Andrew Yang announced that he is suspending his campaign on Tuesday.
Andrew Yang announced on Tuesday night that he is suspending his campaign. NANETTE KONIG / COURTESY ANDREW YANG CAMPAIGN

Andrew Yang is out.

The long-shot presidential hopeful announced that he is suspending his campaign after disappointing results in New Hampshire.

"This is not an easy decision or something I made lightly with the team," he told his supporters. "Endings are hard in New Hampshire, but this is not an ending. This is a beginning. This is just the starting line. This campaign has awakened something fundamental in this country in this country and ourselves."

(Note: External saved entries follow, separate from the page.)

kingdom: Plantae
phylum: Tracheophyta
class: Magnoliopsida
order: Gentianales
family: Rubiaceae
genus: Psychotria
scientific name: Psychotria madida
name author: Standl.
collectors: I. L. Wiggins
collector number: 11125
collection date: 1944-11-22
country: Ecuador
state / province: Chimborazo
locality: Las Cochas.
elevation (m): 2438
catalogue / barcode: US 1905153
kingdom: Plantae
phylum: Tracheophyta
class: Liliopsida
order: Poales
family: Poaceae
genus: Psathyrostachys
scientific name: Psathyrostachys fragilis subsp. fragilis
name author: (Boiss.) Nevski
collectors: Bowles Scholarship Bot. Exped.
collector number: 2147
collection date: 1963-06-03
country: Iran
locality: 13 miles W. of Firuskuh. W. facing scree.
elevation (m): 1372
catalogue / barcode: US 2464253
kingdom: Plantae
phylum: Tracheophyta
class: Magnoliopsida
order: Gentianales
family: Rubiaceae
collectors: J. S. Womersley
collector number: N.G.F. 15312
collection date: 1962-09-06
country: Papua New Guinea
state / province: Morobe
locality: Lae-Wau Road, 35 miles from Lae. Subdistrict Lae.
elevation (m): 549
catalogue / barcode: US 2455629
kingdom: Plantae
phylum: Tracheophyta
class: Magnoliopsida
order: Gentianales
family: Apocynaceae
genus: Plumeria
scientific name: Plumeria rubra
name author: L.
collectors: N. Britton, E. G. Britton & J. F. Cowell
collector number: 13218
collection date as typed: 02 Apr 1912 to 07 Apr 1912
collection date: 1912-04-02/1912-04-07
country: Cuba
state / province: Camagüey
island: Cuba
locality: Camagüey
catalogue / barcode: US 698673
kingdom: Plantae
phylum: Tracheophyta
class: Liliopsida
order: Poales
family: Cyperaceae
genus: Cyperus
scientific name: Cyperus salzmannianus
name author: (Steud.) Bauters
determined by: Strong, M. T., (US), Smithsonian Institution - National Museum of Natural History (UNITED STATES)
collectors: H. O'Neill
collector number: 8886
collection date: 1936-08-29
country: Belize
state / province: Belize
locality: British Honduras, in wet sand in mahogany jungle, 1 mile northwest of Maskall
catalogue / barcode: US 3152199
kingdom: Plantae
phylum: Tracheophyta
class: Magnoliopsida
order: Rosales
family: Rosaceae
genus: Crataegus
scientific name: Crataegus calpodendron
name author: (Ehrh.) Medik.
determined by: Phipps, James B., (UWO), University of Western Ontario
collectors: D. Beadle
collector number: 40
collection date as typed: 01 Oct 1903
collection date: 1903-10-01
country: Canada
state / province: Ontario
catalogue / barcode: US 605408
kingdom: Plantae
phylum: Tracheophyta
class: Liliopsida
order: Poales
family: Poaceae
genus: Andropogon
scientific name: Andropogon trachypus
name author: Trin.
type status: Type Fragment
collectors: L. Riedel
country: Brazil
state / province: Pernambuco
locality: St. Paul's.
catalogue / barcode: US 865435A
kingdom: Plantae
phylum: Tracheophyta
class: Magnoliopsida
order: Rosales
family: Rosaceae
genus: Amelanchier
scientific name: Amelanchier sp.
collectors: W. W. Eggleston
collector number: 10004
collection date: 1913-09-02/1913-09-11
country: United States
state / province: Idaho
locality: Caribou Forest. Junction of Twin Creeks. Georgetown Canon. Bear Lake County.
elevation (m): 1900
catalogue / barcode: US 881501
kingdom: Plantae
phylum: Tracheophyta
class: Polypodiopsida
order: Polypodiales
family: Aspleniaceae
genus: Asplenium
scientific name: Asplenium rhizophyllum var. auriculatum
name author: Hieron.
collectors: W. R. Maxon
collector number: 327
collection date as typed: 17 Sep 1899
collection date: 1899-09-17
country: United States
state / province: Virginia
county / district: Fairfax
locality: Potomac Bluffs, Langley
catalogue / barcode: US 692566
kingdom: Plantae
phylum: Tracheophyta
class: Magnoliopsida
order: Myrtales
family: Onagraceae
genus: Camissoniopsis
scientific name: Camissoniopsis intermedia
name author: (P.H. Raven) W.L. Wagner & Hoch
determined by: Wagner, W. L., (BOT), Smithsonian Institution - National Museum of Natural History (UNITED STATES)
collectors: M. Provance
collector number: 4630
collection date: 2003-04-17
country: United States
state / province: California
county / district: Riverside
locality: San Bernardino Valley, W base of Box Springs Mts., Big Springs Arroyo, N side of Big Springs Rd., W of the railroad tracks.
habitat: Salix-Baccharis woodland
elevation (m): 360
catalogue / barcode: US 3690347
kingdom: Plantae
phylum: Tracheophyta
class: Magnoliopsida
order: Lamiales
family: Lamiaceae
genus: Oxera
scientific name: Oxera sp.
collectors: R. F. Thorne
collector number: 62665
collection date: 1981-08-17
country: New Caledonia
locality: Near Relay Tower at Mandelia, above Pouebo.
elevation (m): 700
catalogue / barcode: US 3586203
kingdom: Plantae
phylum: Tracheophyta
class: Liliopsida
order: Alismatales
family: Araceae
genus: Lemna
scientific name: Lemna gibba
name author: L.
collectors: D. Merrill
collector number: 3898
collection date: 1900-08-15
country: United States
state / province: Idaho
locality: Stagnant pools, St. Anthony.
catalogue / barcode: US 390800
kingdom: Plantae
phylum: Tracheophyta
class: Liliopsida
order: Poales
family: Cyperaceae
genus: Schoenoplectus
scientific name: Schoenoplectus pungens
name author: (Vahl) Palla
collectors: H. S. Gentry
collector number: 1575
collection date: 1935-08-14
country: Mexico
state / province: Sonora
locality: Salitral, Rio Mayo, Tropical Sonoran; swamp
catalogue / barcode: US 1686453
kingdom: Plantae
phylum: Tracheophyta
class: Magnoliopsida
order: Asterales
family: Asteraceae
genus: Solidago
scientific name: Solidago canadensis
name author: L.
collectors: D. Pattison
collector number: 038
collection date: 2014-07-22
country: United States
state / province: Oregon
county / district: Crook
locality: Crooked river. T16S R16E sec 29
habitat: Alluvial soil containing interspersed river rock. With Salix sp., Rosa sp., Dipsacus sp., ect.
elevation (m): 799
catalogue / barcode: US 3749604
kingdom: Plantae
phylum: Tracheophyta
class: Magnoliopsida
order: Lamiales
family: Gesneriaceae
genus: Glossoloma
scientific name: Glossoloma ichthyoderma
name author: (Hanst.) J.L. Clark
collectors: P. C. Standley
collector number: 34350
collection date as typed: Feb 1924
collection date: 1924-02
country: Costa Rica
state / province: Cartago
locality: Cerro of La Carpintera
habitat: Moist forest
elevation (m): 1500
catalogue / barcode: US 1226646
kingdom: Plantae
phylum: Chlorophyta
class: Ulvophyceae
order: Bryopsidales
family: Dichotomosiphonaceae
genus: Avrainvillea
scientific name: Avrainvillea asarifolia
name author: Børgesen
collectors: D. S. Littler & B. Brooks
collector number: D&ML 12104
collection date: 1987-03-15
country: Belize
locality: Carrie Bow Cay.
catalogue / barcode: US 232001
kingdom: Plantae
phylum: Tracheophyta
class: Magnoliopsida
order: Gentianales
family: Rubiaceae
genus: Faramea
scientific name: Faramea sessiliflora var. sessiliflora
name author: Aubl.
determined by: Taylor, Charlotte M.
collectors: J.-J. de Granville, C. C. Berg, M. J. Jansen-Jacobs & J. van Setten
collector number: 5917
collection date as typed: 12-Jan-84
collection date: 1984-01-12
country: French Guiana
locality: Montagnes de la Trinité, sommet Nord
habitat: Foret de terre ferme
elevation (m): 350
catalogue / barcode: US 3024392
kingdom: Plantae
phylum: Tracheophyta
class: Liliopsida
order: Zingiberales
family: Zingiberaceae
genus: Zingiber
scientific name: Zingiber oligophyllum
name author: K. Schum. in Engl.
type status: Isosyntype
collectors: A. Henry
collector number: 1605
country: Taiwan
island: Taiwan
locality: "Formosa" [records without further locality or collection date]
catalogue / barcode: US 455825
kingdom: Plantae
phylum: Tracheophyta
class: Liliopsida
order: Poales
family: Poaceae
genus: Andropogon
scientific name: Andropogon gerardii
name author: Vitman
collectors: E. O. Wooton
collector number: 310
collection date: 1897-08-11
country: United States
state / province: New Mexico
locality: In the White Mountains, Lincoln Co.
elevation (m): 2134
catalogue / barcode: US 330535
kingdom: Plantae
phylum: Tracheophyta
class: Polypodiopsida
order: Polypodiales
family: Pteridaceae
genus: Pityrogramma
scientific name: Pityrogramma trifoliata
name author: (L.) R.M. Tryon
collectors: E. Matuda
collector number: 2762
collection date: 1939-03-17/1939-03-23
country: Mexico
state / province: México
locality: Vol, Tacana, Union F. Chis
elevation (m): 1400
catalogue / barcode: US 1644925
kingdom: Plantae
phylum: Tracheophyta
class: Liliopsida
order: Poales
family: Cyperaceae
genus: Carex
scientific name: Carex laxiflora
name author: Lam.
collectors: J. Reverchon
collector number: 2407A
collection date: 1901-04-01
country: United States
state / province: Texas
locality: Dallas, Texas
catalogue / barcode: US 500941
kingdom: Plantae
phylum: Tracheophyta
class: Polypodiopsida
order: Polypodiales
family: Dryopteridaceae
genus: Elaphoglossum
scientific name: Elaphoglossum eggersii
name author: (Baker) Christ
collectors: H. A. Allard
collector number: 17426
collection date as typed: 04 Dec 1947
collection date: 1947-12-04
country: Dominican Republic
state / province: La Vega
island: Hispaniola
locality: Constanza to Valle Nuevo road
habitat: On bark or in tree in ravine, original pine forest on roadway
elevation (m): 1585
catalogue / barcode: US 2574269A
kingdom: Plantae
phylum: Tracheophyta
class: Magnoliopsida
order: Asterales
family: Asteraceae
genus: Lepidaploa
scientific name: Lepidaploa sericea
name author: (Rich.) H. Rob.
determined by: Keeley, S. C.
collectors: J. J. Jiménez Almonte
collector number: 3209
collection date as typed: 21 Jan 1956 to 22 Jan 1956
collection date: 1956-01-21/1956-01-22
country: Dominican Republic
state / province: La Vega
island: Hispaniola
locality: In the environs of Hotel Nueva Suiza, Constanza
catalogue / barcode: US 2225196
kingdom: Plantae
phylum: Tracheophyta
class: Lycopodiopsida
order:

He's got a point. During his unexpectedly enduring bid for the nomination—a race in which he persisted past better known and more experienced candidates like Cory Booker, Kamala Harris, Julian Castro, and Beto O'Rourke—Yang was able to bring people into Democratic politics who often vote Republican or sit out of races. He polled well among Trump voters compared to the rest of the Democrats, and his message was one of unity rather than division.

As Van Jones tweeted after Yang made his announcement, "I love his POSITIVE populism. You don’t have to hate anyone to join #YangGang. It’s not broke folks against billionaires! Not white folks against immigrants! Not beer drinkers v wine drinkers! It’s HUMANS v these damned ROBOTS!!! Thanks, man!"

There's a lot of appeal in this message, and even if universal basic income, Yang's signature policy plan, is largely untested, I know a number of people who don't usually vote and yet started wearing Yang's signature "MATH" hats and preaching the gospel of UBI. These are people disillusioned by politics, and yet, thanks to Andrew Yang, they became passionate about this race. So where does the #YangGang go next?

I asked this question yesterday on Twitter after Yang made his announcement and the replies I got were mixed. One guy (and the #YangGang, from my observation, does tend to lean male) said in an email that he's a conservative who was "happy to cross party lines for the only normal, definitely-not-sociopathic person in the race." Now, he says, he's going to either vote Trump or write Yang in regardless of who's on the ballot.

I heard from a number of people like this. On its face, it doesn't make much sense. When it comes to personality, Yang has about as much in common with Trump as he does a T-rex. Yang is progressive, non-combative, friendly, and his whole message—"Humanity first"—stands in stark contrast to what Trump is preaching (Trump first, then Trump's children, then Trump's cronies, and then, maybe, the United States). But what Trump and Yang both have is outsider status, as do the only two candidates Yang supporters named as possible second-choices in response to my question: Tulsi Gabbard and Bernie Sanders.

My survey, of course, is both unscientific and anecdotal, but I suspect the frequency at which these three names came up—Trump, Gabbard, and Sanders—is less about policy positions than it is about rejecting the DC establishment.

Of course, some of the Yang Gang will now sit out the election entirely. "What comes next for me is that I’m unlikely to vote in the primary or general," one Yang Gang member told me in an email. "The only good candidate in my lifetime has dropped out and my faith in our prospects as a country is very low."

Others are more hopeful: "The #YangGang isn't over," one #YangGang member said. "We'll be back in 2024."